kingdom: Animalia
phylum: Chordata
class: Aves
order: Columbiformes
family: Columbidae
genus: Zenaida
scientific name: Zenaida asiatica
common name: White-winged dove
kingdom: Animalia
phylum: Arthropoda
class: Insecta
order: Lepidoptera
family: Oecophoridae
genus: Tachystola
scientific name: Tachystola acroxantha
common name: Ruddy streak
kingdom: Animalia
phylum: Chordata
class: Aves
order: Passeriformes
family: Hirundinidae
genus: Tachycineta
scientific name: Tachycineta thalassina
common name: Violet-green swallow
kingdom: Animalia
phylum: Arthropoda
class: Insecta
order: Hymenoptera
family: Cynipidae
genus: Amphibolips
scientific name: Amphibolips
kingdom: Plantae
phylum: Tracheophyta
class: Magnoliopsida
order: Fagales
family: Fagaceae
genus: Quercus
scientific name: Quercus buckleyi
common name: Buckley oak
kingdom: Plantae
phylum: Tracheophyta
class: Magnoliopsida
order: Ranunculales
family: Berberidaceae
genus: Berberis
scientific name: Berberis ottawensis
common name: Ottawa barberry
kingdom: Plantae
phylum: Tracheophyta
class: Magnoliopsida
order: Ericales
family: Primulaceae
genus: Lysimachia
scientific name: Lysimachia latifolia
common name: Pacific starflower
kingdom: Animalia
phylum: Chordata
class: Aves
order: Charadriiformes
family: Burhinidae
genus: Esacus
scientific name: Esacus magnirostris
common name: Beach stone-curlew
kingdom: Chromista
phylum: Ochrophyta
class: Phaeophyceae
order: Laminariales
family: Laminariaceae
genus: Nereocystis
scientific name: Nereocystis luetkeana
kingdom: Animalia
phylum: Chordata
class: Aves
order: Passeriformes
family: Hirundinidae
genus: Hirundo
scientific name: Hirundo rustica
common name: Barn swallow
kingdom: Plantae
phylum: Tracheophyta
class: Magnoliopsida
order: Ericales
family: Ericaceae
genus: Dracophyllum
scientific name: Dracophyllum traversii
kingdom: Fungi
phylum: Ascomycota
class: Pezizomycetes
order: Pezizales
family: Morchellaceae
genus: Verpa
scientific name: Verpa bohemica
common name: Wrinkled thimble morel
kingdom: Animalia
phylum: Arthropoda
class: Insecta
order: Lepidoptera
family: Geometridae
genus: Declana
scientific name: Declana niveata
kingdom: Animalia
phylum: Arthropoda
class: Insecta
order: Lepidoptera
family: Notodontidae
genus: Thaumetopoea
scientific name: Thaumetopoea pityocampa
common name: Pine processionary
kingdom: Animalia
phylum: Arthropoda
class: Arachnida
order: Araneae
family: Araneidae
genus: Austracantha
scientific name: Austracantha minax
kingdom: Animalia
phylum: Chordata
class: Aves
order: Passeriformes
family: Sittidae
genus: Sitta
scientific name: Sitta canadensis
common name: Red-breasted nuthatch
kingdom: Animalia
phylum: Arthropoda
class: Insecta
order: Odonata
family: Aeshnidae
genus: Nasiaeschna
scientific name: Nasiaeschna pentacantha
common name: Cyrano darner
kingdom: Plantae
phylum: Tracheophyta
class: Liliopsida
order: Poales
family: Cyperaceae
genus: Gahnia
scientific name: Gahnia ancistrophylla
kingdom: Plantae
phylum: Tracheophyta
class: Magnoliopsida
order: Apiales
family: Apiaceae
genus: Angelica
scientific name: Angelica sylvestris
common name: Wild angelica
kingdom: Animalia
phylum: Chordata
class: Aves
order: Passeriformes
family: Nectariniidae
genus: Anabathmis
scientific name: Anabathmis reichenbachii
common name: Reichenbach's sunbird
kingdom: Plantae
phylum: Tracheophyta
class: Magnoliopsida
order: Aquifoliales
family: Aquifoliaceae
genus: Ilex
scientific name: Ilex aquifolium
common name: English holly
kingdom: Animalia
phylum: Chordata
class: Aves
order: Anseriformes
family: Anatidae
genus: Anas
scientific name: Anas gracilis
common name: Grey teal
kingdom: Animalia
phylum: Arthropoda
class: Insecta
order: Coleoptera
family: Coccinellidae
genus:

━━━━━━━━━━

▶ [EXERCISE OBJECTIVE]: Reproduce, without alteration, the rows from the line containing "kingdom: Fungi" up to and including the line containing "genus: Thaumetopoea".

▶ [FULL SOLUTION]:
kingdom: Fungi
phylum: Ascomycota
class: Pezizomycetes
order: Pezizales
family: Morchellaceae
genus: Verpa
scientific name: Verpa bohemica
common name: Wrinkled thimble morel
kingdom: Animalia
phylum: Arthropoda
class: Insecta
order: Lepidoptera
family: Geometridae
genus: Declana
scientific name: Declana niveata
kingdom: Animalia
phylum: Arthropoda
class: Insecta
order: Lepidoptera
family: Notodontidae
genus: Thaumetopoea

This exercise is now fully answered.